INSTRUCTIONS TO FOLLOW =>
Copy out verbatim the lines of the records between the line holding "370 mmHg is." and the line holding "It says 256 mmHg", inclusive.

DATASET ENTRIES =>
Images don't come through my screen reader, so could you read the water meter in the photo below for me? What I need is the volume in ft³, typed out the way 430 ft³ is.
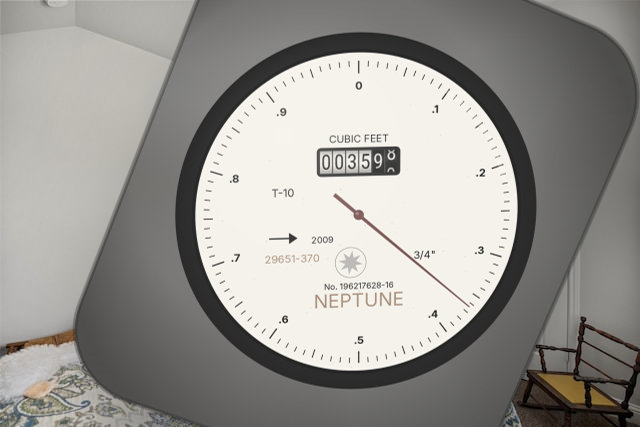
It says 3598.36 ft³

* * *

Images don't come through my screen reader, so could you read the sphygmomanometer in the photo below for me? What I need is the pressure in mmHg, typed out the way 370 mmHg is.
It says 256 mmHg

--

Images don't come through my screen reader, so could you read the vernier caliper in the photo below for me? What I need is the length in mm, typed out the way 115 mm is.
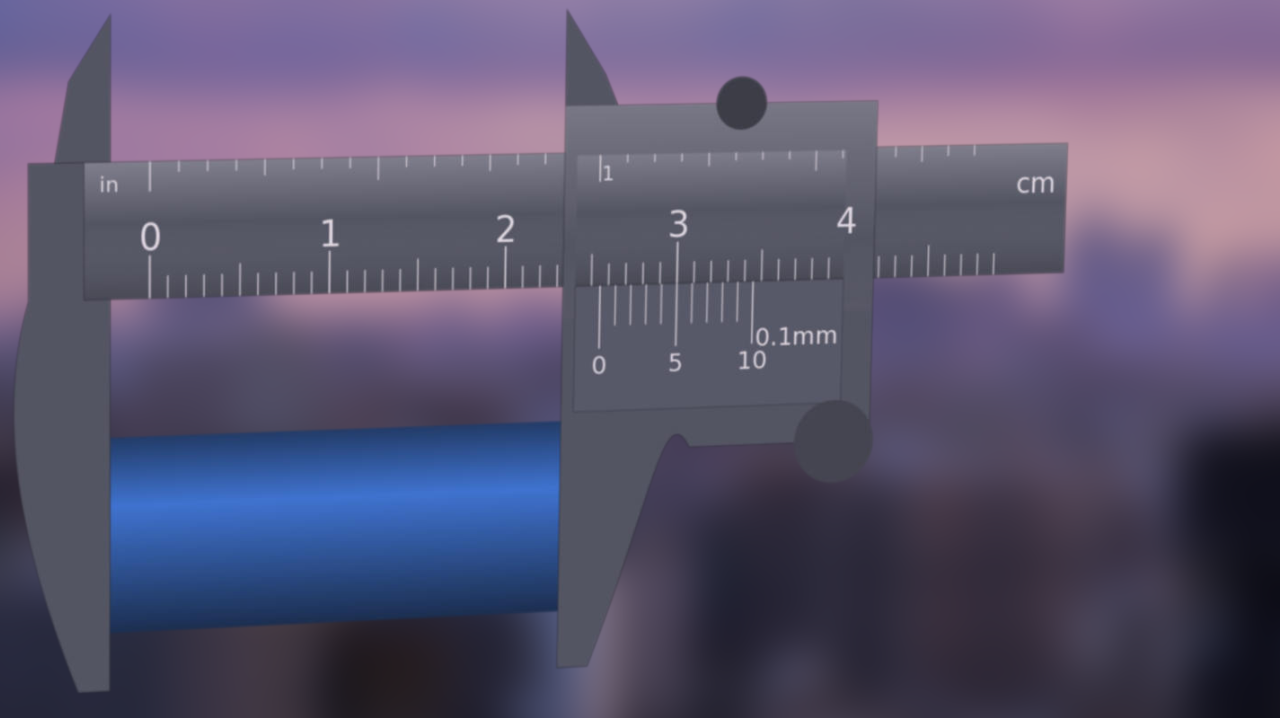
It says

YOUR RESPONSE =>
Images don't come through my screen reader, so could you read the sphygmomanometer in the photo below for me? What I need is the pressure in mmHg, typed out the way 370 mmHg is.
It says 256 mmHg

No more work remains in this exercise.